1. We stress ‘largely’ because, in each case, there are a small number of studies which might be said to share at least some of the questions and interests definitive of the other ‘tradition’ (see MacDonald et al., Citation2001).

2. This ESRC funded project was carried out by Robert MacDonald and Jane Marsh (grant reference: L134251024). Tracy Shildrick’s research generated similar empirical findings and theoretical conclusions (Citation2002, Citation2003). For the sake of clarity, we only discuss the details of MacDonald and Marsh’s project here. All real names of people and their immediate locales have been given pseudonyms. We are indebted to research participants, to the funders and to the editors of Leisure Studies and their anonymous reviewers for their very helpful comments on the paper.

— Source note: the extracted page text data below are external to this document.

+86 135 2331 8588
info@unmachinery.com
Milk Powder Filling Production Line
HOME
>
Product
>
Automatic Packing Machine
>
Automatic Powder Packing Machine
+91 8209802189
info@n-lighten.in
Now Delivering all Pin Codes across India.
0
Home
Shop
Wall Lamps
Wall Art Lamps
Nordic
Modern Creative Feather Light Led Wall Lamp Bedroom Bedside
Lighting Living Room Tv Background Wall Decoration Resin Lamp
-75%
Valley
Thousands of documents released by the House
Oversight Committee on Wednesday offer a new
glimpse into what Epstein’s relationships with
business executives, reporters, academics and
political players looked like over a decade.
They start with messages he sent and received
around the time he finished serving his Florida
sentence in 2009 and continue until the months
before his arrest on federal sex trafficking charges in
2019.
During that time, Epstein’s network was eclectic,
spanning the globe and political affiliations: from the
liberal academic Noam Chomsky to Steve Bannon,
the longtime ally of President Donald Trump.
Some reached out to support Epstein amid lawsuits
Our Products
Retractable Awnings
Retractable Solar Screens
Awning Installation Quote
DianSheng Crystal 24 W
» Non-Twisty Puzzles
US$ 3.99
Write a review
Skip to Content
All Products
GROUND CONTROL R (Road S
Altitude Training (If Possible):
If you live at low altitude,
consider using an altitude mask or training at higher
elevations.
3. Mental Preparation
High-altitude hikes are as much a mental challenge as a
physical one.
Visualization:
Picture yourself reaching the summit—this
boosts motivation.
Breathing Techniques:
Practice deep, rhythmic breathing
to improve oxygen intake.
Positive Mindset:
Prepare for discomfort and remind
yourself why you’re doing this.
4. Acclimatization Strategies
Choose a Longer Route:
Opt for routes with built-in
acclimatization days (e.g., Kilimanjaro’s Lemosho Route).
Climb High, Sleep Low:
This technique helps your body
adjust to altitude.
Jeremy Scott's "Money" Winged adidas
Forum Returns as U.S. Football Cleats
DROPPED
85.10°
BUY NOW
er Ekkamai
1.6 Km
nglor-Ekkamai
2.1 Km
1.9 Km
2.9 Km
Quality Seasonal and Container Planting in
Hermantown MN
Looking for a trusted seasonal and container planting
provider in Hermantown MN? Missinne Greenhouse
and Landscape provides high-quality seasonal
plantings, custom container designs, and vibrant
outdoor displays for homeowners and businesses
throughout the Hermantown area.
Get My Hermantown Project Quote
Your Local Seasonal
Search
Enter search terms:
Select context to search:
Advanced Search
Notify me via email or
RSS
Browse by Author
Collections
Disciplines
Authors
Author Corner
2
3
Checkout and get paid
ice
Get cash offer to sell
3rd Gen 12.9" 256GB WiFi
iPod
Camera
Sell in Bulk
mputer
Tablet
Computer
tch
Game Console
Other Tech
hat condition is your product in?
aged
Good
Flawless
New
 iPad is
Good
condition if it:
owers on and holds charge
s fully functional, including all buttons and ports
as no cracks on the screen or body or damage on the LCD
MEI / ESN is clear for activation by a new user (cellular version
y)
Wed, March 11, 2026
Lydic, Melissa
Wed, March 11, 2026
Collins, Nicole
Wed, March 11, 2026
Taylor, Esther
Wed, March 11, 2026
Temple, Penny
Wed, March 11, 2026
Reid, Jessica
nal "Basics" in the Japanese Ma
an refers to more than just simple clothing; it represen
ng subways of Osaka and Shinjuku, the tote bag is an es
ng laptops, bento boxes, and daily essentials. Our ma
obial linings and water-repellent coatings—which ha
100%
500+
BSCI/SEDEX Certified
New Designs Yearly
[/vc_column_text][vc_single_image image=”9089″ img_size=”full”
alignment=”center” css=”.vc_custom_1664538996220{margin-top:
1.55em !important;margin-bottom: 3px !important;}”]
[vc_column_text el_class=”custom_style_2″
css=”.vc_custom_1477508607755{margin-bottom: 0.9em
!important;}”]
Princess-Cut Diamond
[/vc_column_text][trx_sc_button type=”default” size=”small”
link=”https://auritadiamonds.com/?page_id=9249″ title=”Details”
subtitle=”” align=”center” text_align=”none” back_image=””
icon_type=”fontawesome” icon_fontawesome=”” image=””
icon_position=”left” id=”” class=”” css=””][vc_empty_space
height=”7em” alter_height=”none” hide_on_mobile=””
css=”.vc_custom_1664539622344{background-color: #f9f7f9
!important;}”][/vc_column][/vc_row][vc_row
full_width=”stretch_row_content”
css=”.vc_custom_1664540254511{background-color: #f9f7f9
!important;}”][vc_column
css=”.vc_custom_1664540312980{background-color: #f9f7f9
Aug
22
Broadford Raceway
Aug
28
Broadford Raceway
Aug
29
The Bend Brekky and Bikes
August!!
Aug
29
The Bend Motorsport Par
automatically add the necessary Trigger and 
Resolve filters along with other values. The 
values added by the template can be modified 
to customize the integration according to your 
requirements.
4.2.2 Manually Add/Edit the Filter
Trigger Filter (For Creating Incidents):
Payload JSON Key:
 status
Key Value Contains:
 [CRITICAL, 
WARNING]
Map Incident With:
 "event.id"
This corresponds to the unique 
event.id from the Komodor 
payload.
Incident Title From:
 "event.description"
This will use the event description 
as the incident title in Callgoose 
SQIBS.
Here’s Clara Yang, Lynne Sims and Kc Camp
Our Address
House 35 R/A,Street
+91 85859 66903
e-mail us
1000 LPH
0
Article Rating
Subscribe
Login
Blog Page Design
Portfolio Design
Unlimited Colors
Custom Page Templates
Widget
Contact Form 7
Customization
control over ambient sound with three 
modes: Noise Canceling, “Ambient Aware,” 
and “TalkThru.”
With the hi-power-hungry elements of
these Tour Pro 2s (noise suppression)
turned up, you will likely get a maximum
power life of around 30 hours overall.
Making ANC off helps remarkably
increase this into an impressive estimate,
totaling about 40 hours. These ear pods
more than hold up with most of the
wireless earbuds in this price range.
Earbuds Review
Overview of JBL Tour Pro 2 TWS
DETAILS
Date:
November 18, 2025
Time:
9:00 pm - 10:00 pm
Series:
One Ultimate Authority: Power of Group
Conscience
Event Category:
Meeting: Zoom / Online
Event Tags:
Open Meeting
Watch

3. The Prince’s Trust (Citation2004: p. 2) found that ‘almost half of all socially excluded young people…//…believe there is a lack of things for them to do’ in the areas where they live.

4. One youth service response to the apparent hostility of young people to meeting in youth clubs, to their preference for unsupervised association and to the antagonisms that this can generate with older, local residents has been the development of a ‘youth shelter’ on one estate near to East Kelby. This modest initiative – similar to a large bus shelter with lighting and seating, situated several hundred yards from the nearest houses – met with an enormous response, with over 100 young people congregating there on some evenings.

5. Some females reported greater ease of access to pubs and clubs at even earlier ages. Other young women (and men) postponed ‘nights out on the town’ because they feared being turned away from pubs and clubs for being under age. The potential violence that can accompany such nights out was also a deterrent for some.

6. The crucial exception to this being those people who sustained dependent drug use through acquisitive crime: see MacDonald and Marsh (Citation2002).

7. Matty’s commentary here was a rare instance of interviewees reflecting in detail on the potentially negative biographical consequences of living in poor neighbourhoods.

8. Shildrick and MacDonald (Citation2006) say more about how youth cultural studies – and ‘post‐subcultural studies’ in particular – might benefit from closer attention to questions of transition and of social divisions.

9. It is important to stress that these young men still clung to mainstream values about the importance of work, even if their periods of imprisonment, drug habits and street corner socialising hindered them in getting and keeping jobs.